TUGAS — Tuliskan ulang tanpa perubahan sebagian teks sumber tentang Masjid Wawoangi, mulai dari kata-kata yang memuat "INFO NASIONAL - Desa" dan berhenti setelah "Syekh Abdul Wahid.".

INFO NASIONAL - Desa Wawoangi di Sampolawa, Buton Selatan, Sulawesi Tenggara, menyimpan jejak peradaban Islam di Kerajaan Buton. Di desa ini terdapat sebuah masjid yang dibangun pada abad ke-15 oleh Syekh Abdul Wahid.
Bangunan Masjid Wawoangi memadukan gaya arsitektur Islam dan Kerajaan Buton. Berdiri di atas lahan seluas sekitar 440 meter persegi dengan luas bangunan 12 x 9 meter persegi. Atapnya terbuat dari kayu jati, tiang-tiang penyangga dari kayu ulin, dan dindingnya dari bilah bambu. Bangunan masjid ditopang pondasi dari susunan batu gamping.
Baca berita dengan sedikit iklan, klik di sini
Masjid Wawoangi dikenal dengan masjid di atas angin karena berada di atas bukit. Dalam Bahasa setempat (bahasa Cia-cia), Wawoangi berarti di atas angin. Dari bukit ini, pengunjung dapat menyaksikan sejumlah pulau kecil d Laut Banda.
Seusai mendirikan masjid di Wawoangi, Syekh Abdul Wahid melanjutkan syiar Islam ke Kota Baubau, ibu kota Kerajaan Buton saat itu. Sang ulama dikenal memiliki peran besar atas perubahan sistem pemerintahan Kerajaan Buton menjadi Kesultanan Buton.
Kepala Desa Wawoangi La Ode Abdul Halim menuturkan keaslian bangunan Masjid Wawoangi tetap lestari kendati telah beberapa kali direnovasi. Hingga kini, masjid yang masuk kategori bangunan cagar budaya sejak 2023, itu masih digunakan sebagai tempat ibadah.
Di dalam kawasan masjid terdapat makam Sultan ke-7 La Saparagau dan ayahnya Sangia Rauro atau La Galunga. "Tak sedikit pengunjung yang datang untuk sekadar memanjatkan doa," ujarnya.
Desa Wawoangi telah ditetapkan sebagai desa wisata oleh Kementerian Pariwisata pada 2021. Pada tahun yang sama, Desa Wisata Wawoangi meraih juara 3 Anugerah Pesona Indonesia (API). Sejak itu, Wawoangi terus berbenah. Tak hanya mengandalkan pamor Masjid Wawoangi, masyarakat mulai mengembangkan objek wisata bahari dengan membangun Jembatan Lapili Wawoangi, sebuah jembatan lingkar di atas laut.
Usaha itu berbuah manis. Angka kedatangan wisatawan di Desa Wawoangi meningkat. Jumlah kunjungan tertinggi terjadi pada 2021-2022. Dalam sehari, wisatawan yang datang mencapai 800 orang. Warga Desa Wawoangi, Alirman mengatakan peningkatan kunjungan pelancong turut mendongkrak perekonomian penduduk lokal.

DATA TERKUMPUL —

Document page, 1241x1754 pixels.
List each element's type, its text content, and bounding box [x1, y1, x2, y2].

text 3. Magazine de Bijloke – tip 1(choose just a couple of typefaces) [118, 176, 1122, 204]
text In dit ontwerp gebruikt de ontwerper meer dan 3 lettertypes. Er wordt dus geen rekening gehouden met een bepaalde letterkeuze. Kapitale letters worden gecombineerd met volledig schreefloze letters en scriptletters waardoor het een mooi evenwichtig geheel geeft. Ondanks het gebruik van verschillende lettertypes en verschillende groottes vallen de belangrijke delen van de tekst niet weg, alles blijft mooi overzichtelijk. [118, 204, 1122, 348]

JAWABAN YANG DIHARAPKAN —
INFO NASIONAL - Desa Wawoangi di Sampolawa, Buton Selatan, Sulawesi Tenggara, menyimpan jejak peradaban Islam di Kerajaan Buton. Di desa ini terdapat sebuah masjid yang dibangun pada abad ke-15 oleh Syekh Abdul Wahid.